Following take-off from Los Angeles International Airport (LAX), the crew of the B747-438 aircraft noticed a severe airframe jolt while conducting a climbing left turn. The cockpit instruments indicated that the number 1 engine exhaust gas temperature was rising through 900 degrees C. Passengers also reported flames emanating from the number 1 engine tailpipe.
The crew shut down the number 1 engine and returned the aircraft to LAX for a one- engine inoperative landing.
An initial investigation carried out by the operator's maintenance personnel revealed that there had been an apparent failure within the engine's high-pressure compressor (HPC) assembly. The engine was removed from the aircraft and transported back to the operator's engine maintenance facility in Australia, where a more detailed examination was carried out. An Australian Transport Safety Bureau (ATSB) metallurgist was present for that examination.
The engine was a Rolls Royce RB211-524G2-T-19/15 turbofan engine. The designation `T', in the engine model number, indicated that the engine had been manufactured with a core engine from the larger Rolls Royce `Trent' engine series. The inclusion of the `Trent' core had enabled the engine to be more fuel-efficient and operate at a lower exhaust gas temperature.
The `Trent' core engine was split into numbered modules. The three modules of interest to the investigation were: Module 33, the intermediate case module; Module 41, the high-pressure system module; and Module 51, the intermediate and low-pressure turbine assembly module.
The engine had a nominal overhaul life of 30,000 hours or 4,000 cycles. At the time of the failure the engine was well within its overhaul life, having been in operation for a total of 13,922 hours and 1,395 cycles. It had not undergone any major maintenance.
The ATSB Technical Analysis report on the engine failure, (see Appendix A), indicated that the engine failure had resulted from the liberation of a single blade from the first-stage HPC rotor in Module 41. The blade release had resulted in extensive damage to the engine. The friction from the liberated blade impacting the surrounding blades on the HPC rotor resulted in a titanium fire within the compressor assembly.

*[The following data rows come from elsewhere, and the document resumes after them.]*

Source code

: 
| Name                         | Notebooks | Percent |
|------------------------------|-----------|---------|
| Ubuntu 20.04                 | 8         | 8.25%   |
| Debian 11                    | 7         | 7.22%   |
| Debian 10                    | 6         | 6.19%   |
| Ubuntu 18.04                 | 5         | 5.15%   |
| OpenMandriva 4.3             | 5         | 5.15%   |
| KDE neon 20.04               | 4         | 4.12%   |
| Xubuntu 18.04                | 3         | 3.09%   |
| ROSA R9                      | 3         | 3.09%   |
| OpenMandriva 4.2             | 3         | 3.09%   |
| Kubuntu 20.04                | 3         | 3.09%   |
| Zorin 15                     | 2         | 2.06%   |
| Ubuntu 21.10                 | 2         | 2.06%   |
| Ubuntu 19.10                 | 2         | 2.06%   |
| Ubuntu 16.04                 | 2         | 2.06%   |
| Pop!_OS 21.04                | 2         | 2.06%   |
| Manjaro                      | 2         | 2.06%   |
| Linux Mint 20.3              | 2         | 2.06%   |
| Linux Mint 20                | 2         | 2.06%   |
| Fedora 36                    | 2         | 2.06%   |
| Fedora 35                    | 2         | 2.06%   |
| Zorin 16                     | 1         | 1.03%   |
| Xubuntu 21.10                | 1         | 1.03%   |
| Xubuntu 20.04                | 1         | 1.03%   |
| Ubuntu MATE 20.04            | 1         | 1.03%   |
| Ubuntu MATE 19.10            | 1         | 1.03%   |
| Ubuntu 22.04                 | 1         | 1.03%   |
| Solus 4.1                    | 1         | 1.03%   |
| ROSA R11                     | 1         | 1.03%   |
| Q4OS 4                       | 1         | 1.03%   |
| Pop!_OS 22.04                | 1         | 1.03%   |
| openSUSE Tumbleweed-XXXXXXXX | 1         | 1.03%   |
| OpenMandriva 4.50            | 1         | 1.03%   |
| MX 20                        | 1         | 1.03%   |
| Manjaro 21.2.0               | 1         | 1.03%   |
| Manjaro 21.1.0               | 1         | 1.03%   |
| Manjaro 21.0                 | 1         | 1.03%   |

A close inspection of the remains of the liberated blade root stub showed evidence of fatigue cracking and loss of the forward trailing edge corner of the blade dovetail root block. None of the other blades within the first-stage HPC assembly showed any visible evidence of cracking when inspected with the unaided eye. Minor collateral damage was also evident to components in Module 51 and Module 33 resulting from the blade failure.
The manufacturer was aware of three similar failures of the HPC blades in the RB211-524G/H-T series of turbofan engines. In those failures, cracking in the blade root area was believed to have resulted from uneven friction on the blade root bedding surfaces due to a breakdown in blade root lubricant. The manufacturer further indicated that damage in the blade root area that led to local stress concentrations, such as scores and sharp edges, might also have contributed to those blade failures.
The evidence from the ATSB investigation indicated that the failure mode in this incident was the same as the three other known failures in RB211-524G/H-T turbofan engines.